In the radio industry, the 'cardinal sin' is going silent. You don't want your software to stop broadcasting music and go dead for a prolonged time (though crashing and being auto-restarted in a few seconds is tolerated to some degree). Especially if it happens at night when nobody's in the studio to "kick" the computer back into life until the next morning.
If there are no crashing bugs, no automation bugs, and no memory leaks, you're golden -- the above wish is realized.
Focusing on the topic at hand though: what if there is a memory leak that, in Genode's case, ends up as a blocking "resource request", whereby the broadcast app stays there doing nothing, and not being restarted clean from a blank slate ?
Software written against ffmpeg or libav and the like tends to be fussy, and be hard to get 100% right memry wise (ask me how I know *g*). Hopefully that won't be the case on Genode, but let's say it is, for the sake of argument. Let's imagine my app's memory usage creeps up continuously by several MBs per day, such that it eventually overwhelms its assigned memory quota, no matter how generous, after a sufficient amount of time has elapsed.
What is the "Genode doctrine" for dealing with that, for writing highly reliable code ?
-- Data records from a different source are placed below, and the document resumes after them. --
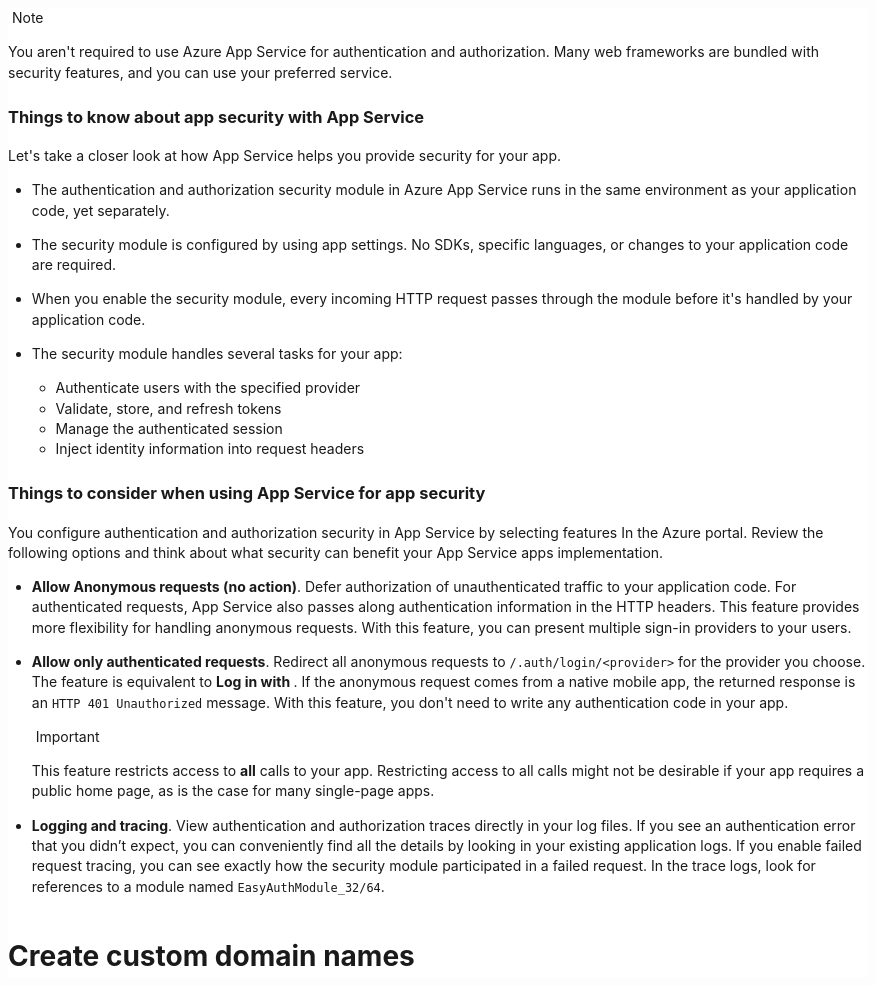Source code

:  Note

You aren't required to use Azure App Service for authentication and authorization. Many web frameworks are bundled with security features, and you can use your preferred service.

### Things to know about app security with App Service

Let's take a closer look at how App Service helps you provide security for your app.

- The authentication and authorization security module in Azure App Service runs in the same environment as your application code, yet separately.
    
- The security module is configured by using app settings. No SDKs, specific languages, or changes to your application code are required.
    
- When you enable the security module, every incoming HTTP request passes through the module before it's handled by your application code.
    
- The security module handles several tasks for your app:
    
    - Authenticate users with the specified provider
    - Validate, store, and refresh tokens
    - Manage the authenticated session
    - Inject identity information into request headers

### Things to consider when using App Service for app security

You configure authentication and authorization security in App Service by selecting features In the Azure portal. Review the following options and think about what security can benefit your App Service apps implementation.

- **Allow Anonymous requests (no action)**. Defer authorization of unauthenticated traffic to your application code. For authenticated requests, App Service also passes along authentication information in the HTTP headers. This feature provides more flexibility for handling anonymous requests. With this feature, you can present multiple sign-in providers to your users.
    
- **Allow only authenticated requests**. Redirect all anonymous requests to `/.auth/login/<provider>` for the provider you choose. The feature is equivalent to **Log in with <provider/>**. If the anonymous request comes from a native mobile app, the returned response is an `HTTP 401 Unauthorized` message. With this feature, you don't need to write any authentication code in your app.
    
     Important
    
    This feature restricts access to **all** calls to your app. Restricting access to all calls might not be desirable if your app requires a public home page, as is the case for many single-page apps.
    
- **Logging and tracing**. View authentication and authorization traces directly in your log files. If you see an authentication error that you didn’t expect, you can conveniently find all the details by looking in your existing application logs. If you enable failed request tracing, you can see exactly how the security module participated in a failed request. In the trace logs, look for references to a module named `EasyAuthModule_32/64`.


# Create custom domain names
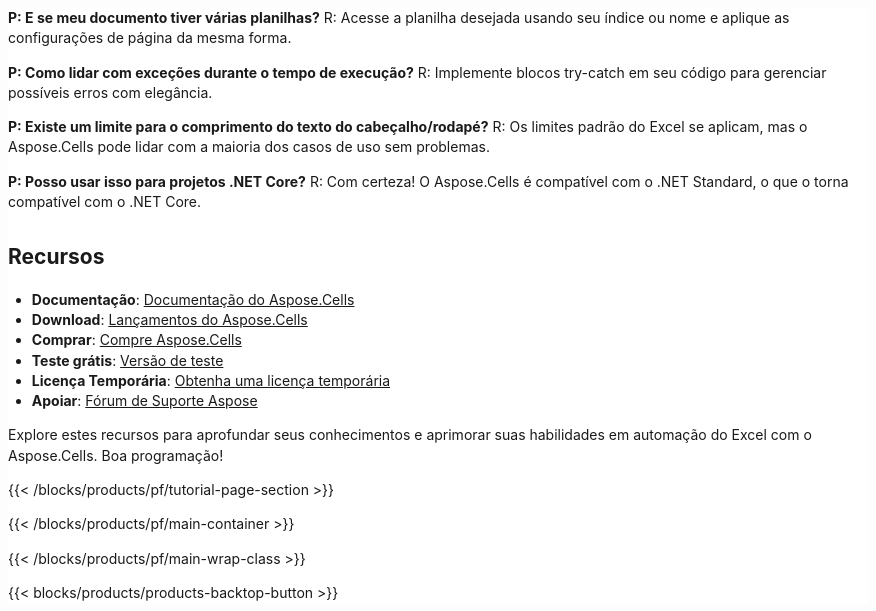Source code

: **P: E se meu documento tiver várias planilhas?**
R: Acesse a planilha desejada usando seu índice ou nome e aplique as configurações de página da mesma forma.

**P: Como lidar com exceções durante o tempo de execução?**
R: Implemente blocos try-catch em seu código para gerenciar possíveis erros com elegância.

**P: Existe um limite para o comprimento do texto do cabeçalho/rodapé?**
R: Os limites padrão do Excel se aplicam, mas o Aspose.Cells pode lidar com a maioria dos casos de uso sem problemas.

**P: Posso usar isso para projetos .NET Core?**
R: Com certeza! O Aspose.Cells é compatível com o .NET Standard, o que o torna compatível com o .NET Core.

## Recursos
- **Documentação**: [Documentação do Aspose.Cells](https://reference.aspose.com/cells/net/)
- **Download**: [Lançamentos do Aspose.Cells](https://releases.aspose.com/cells/net/)
- **Comprar**: [Compre Aspose.Cells](https://purchase.aspose.com/buy)
- **Teste grátis**: [Versão de teste](https://releases.aspose.com/cells/net/)
- **Licença Temporária**: [Obtenha uma licença temporária](https://purchase.aspose.com/temporary-license/)
- **Apoiar**: [Fórum de Suporte Aspose](https://forum.aspose.com/c/cells/9)

Explore estes recursos para aprofundar seus conhecimentos e aprimorar suas habilidades em automação do Excel com o Aspose.Cells. Boa programação!

{{< /blocks/products/pf/tutorial-page-section >}}

{{< /blocks/products/pf/main-container >}}

{{< /blocks/products/pf/main-wrap-class >}}

{{< blocks/products/products-backtop-button >}}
To get the discussion started, I'll come up with a few ideas.. Not sure which of these are already implemented/possible in Genode; In my ongoing exploration of the source I've noticed something called "sequence" (?) (I think it's in repos/ports or something) that allows to repeatedly launch a component after it quits, maybe that would help. Anyway here goes:
- init/core (is configured to) kill the child as soon as it oversteps its RAM quota (or capability quota); then restart it, either in lock-step or by another component (sequence?), in order to keep the "init" component as simple as possible.
- the program itself detects that it has gone over-quota, and commits "suicide", then gets restarted (by e.g. "sequence" mentionned above)
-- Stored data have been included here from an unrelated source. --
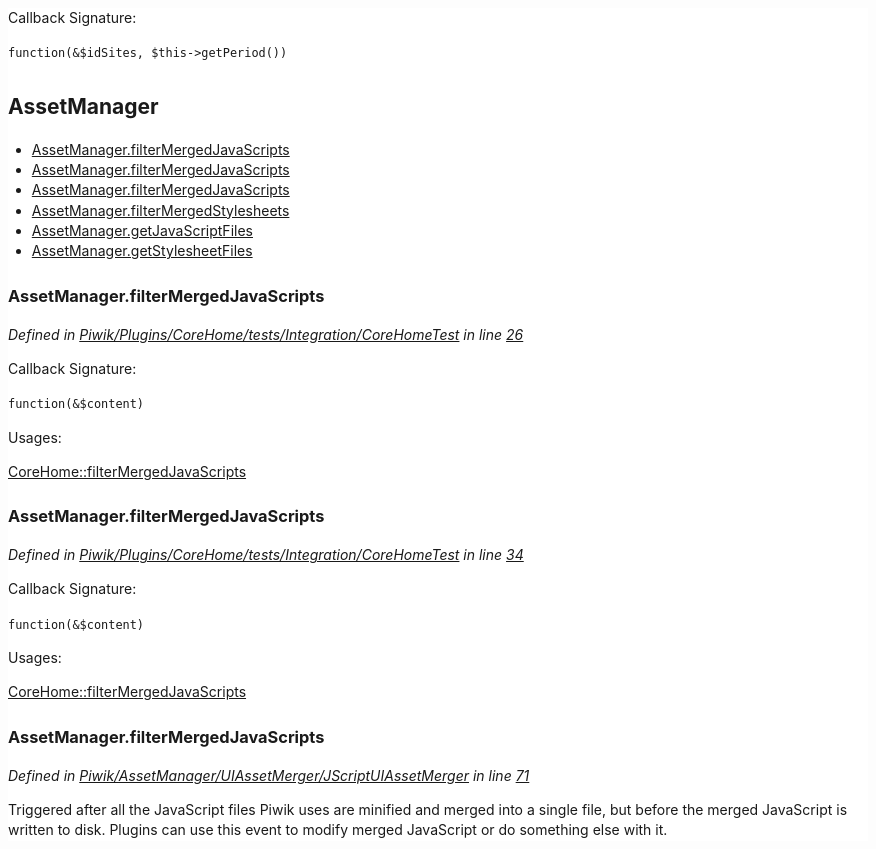 

Callback Signature:
<pre><code>function(&amp;$idSites, $this-&gt;getPeriod())</code></pre>

## AssetManager

- [AssetManager.filterMergedJavaScripts](#assetmanagerfiltermergedjavascripts)
- [AssetManager.filterMergedJavaScripts](#assetmanagerfiltermergedjavascripts)
- [AssetManager.filterMergedJavaScripts](#assetmanagerfiltermergedjavascripts)
- [AssetManager.filterMergedStylesheets](#assetmanagerfiltermergedstylesheets)
- [AssetManager.getJavaScriptFiles](#assetmanagergetjavascriptfiles)
- [AssetManager.getStylesheetFiles](#assetmanagergetstylesheetfiles)

### AssetManager.filterMergedJavaScripts

*Defined in [Piwik/Plugins/CoreHome/tests/Integration/CoreHomeTest](https://github.com/piwik/piwik/blob/2.15.0-b1/plugins/CoreHome/tests/Integration/CoreHomeTest.php) in line [26](https://github.com/piwik/piwik/blob/2.15.0-b1/plugins/CoreHome/tests/Integration/CoreHomeTest.php#L26)*



Callback Signature:
<pre><code>function(&amp;$content)</code></pre>

Usages:

[CoreHome::filterMergedJavaScripts](https://github.com/piwik/piwik/blob/2.15.0-b1/plugins/CoreHome/CoreHome.php#L30)


### AssetManager.filterMergedJavaScripts

*Defined in [Piwik/Plugins/CoreHome/tests/Integration/CoreHomeTest](https://github.com/piwik/piwik/blob/2.15.0-b1/plugins/CoreHome/tests/Integration/CoreHomeTest.php) in line [34](https://github.com/piwik/piwik/blob/2.15.0-b1/plugins/CoreHome/tests/Integration/CoreHomeTest.php#L34)*



Callback Signature:
<pre><code>function(&amp;$content)</code></pre>

Usages:

[CoreHome::filterMergedJavaScripts](https://github.com/piwik/piwik/blob/2.15.0-b1/plugins/CoreHome/CoreHome.php#L30)


### AssetManager.filterMergedJavaScripts

*Defined in [Piwik/AssetManager/UIAssetMerger/JScriptUIAssetMerger](https://github.com/piwik/piwik/blob/2.15.0-b1/core/AssetManager/UIAssetMerger/JScriptUIAssetMerger.php) in line [71](https://github.com/piwik/piwik/blob/2.15.0-b1/core/AssetManager/UIAssetMerger/JScriptUIAssetMerger.php#L71)*

Triggered after all the JavaScript files Piwik uses are minified and merged into a single file, but before the merged JavaScript is written to disk. Plugins can use this event to modify merged JavaScript or do something else
with it.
- the program implements a hook (callback) for handling quota going over-bound, which simply calls exit(), and "sequence" handles the restarting.
- "sequence" itself is the direct parent (instead of init) of the radio app, and thus is the recipient of ram quota requests, and handles them differently from init: it kills-restarts the app when receiving such a request.
- "sequence" is the direct parent, and monitors the ram usage of its child (say, once per second), because the above method does not work somehow
- other ideas ?
Cedric